遺産相続と相続税納付について(H26.6)

遺産相続と相続税納付について(H26.6

 

Ⅰ 土地の分割、市場性の問題

 

最近いろいろな相続についての相談がある中で、今日は遺産相続と相続税の納付の問題について書いてみます。相続者に集約される点は、「土地があるから相続税の納付が可能である。」と単純に考えている人が多いのに驚かされます。土地の中身を見てみますと、実は、自分の土地に他人の家があったり、道路に面していない宅地であったり、不動産業者のいいなりにアパートを建てたため非常に分割しにくい土地であったりすることが多いのです。

土地を売却して相続税が納付可能であるということは、その土地が、いざ相続が発生した時に処分できる土地なのか、処分できるにしてもいくらで売れるのかを十分認識しておくことが重要です。

以前、私の担当した案件で、相続した物件が市街化調整区域の山林及び田畑なのにもかかわらず3億円位の評価になっていたり、宅地が道路に接道していないために極めて低い価格での売却が余儀なくされ相続税が納付不可能になっていたりする事例は枚挙していとまがない程多いのです。そういった場合、生前対策と相続後の事後の問題とは、分けて考えておく必要があります。

生前対策として、現在の状態で相続税が納付可能なのか十分検討しておく必要があります。税務署は相続税が納付可能であろうが不可能であろうが、財産基本通達に基づいて機械的に処理していくだけです。事前対策として処分できる土地と出来ない土地を明確に区別して専門家に相談して早めに納税資金の確保をしておく必要があります。

相続が発生してしまったら、悠長なことは言っていられません。その場合は、不動産鑑定士に相談すべきであります。その土地はなぜ財産基本通達での価格では売れないのか。では一体売れる値段はいくらなのか。「相続税法22条」によれば、時価でよいはずですから、時価で申告してもよいことになります。売れない原因はその土地に内在する何らかの問題があるはずです。昨今のように不動産市場が急速に冷え込んでいる状態では自分の希望する値段では売れないことが多いのです。

 

Ⅱ 土地・建物が共有名義になっている場合

 

土地・建物が共有名義になっている場合は厄介です。ある財産を共有名義で取得した場合、市場価値は一気に下落するが、財産基本通達にはその場合の減価は一切ありません。
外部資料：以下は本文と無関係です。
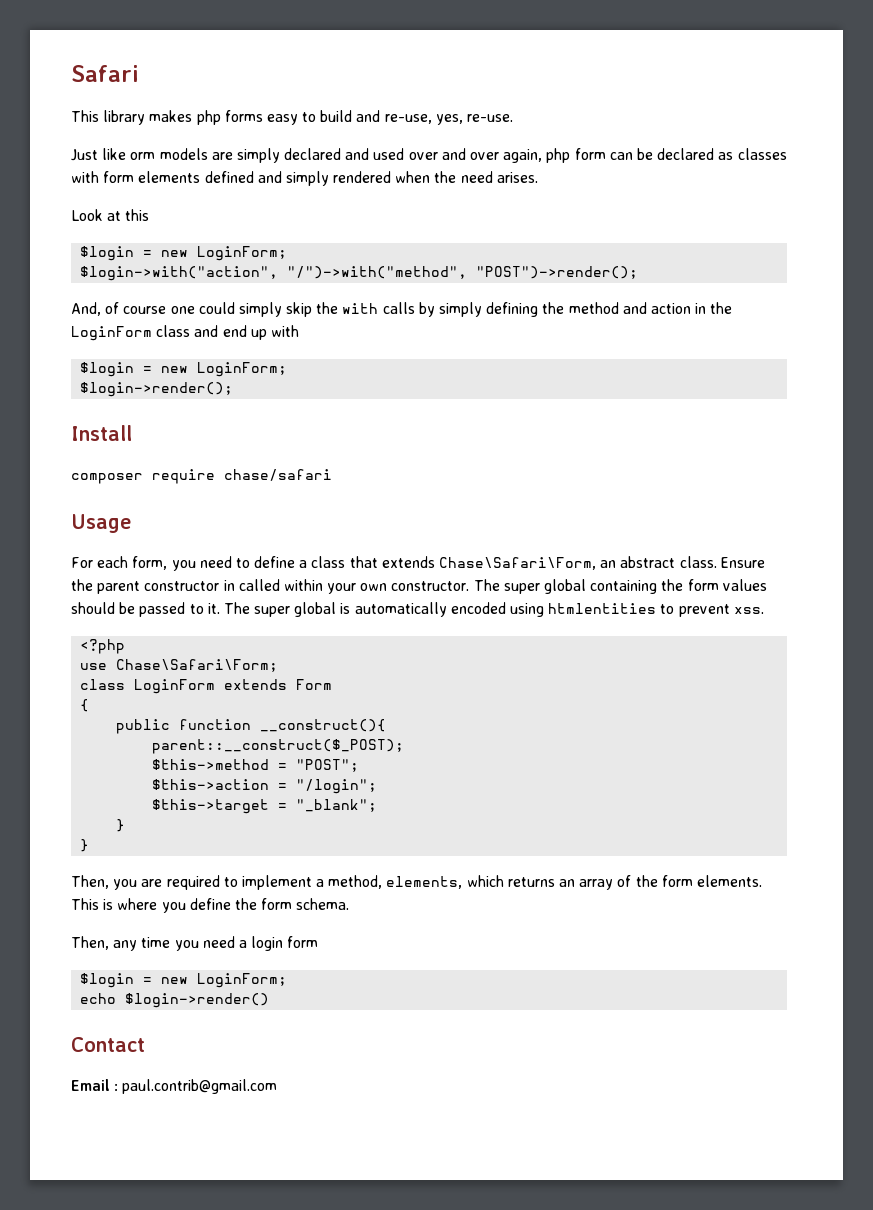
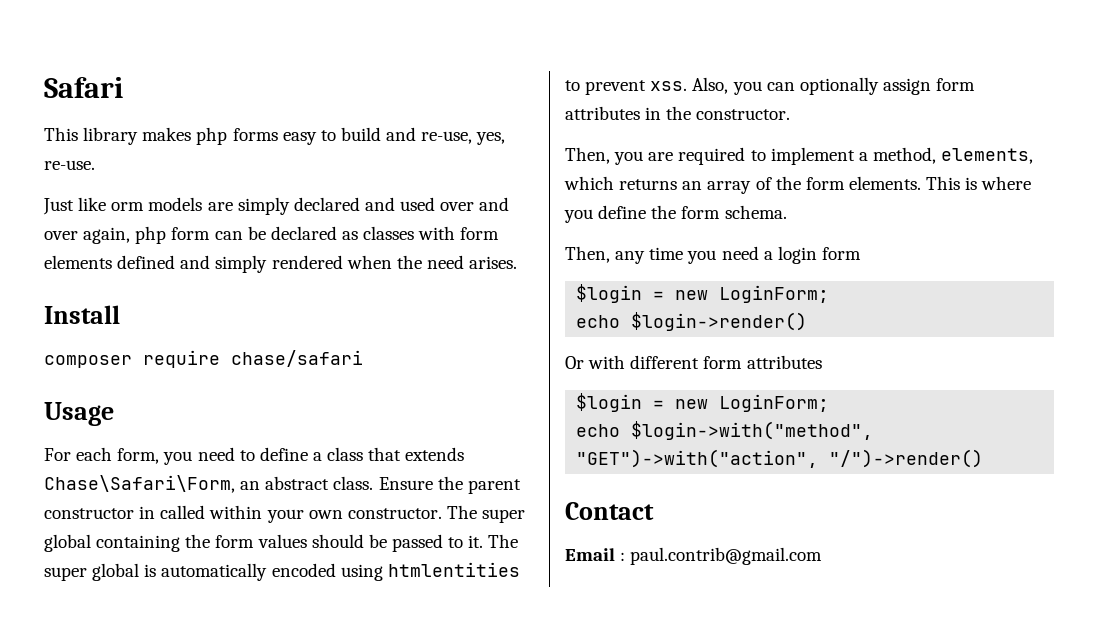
[71,209,150,221] [80,246,288,261] [80,266,639,281] [71,302,733,317] [71,325,299,341] [80,362,288,377] [80,382,234,397] // Look at this // $login = new LoginForm; // $login->with("action", "/")->with("method", "POST")->render(); // And, of course one could simply skip the with calls by simply defining the method and action in the LoginForm class and end up with // $login = new LoginForm; // $login->render(); -> (518, 262) none
[80,639,126,654] [80,659,279,672] [80,679,333,694] [80,699,90,712] [116,719,387,734] [152,739,405,754] [152,759,360,772] [152,779,378,794] [152,799,378,814] [116,819,126,832] [80,839,90,852] // <?php // use Chase\Safari\Form; // class LoginForm extends Form // { // public function __construct(){ // parent::__construct($_POST); // $this->method = "POST"; // $this->action = "/login"; // $this->target = "_blank"; // } // } -> [692,77,976,95] [565,106,791,120] Also, you can optionally assign form attributes in the constructor.
(270, 1000) none -> [565,355,822,369] [576,393,830,412] [576,421,874,440] [576,449,984,468] // Or with different form attributes // $login = new LoginForm; // echo $login->with("method", "GET")->with("action", "/")->render()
それもおかしいとは思いますが、現実の計算方法ではどうにもなりません。相続税申告時、そのような物件に多く出くわしますが、分割するときにどういう風に考えているのか、区分所有取得するのか。分筆線を入れて兄弟、親子であろうが、自分の所有物を明確にしておく必要があります。

 

Ⅲ 相続税が発生しないか、物件が一つまたは二つであるケース

 

この場合は、相続税は発生しませんが、分割若しくは取り分の問題が生じます。譲り合えればよいですが、譲り合えないケースも多いものです。

私の友人の例をお話します。亡き父は税理士、自宅のみが相続財産で、子供は長男、次男、三男の三人の息子がいます。次男が同業の税理士であり、父の生前は後継者として父と一緒に税理士事務所をやっていました。にもかかわらず、相続財産は事務所兼自宅だけであったため、長兄と三男は売却して自分たちにも売却代金を払ってくれるように要求を突きつけてきました。次男は40年間父が業務をやっていた事務所を泣く泣く手放さざるはめになり、売却して売却代金を3等分にしたと言っていました。次男が最後に私に言ったことが忘れられません。「親が決めてくれれば・・・」と。

このように相続税は発生しないが相続人が何人かいる場合、分割はどうするのか、父母が生きているときに遺言書等により分割の仕方を決めておく必要があろうかと思います。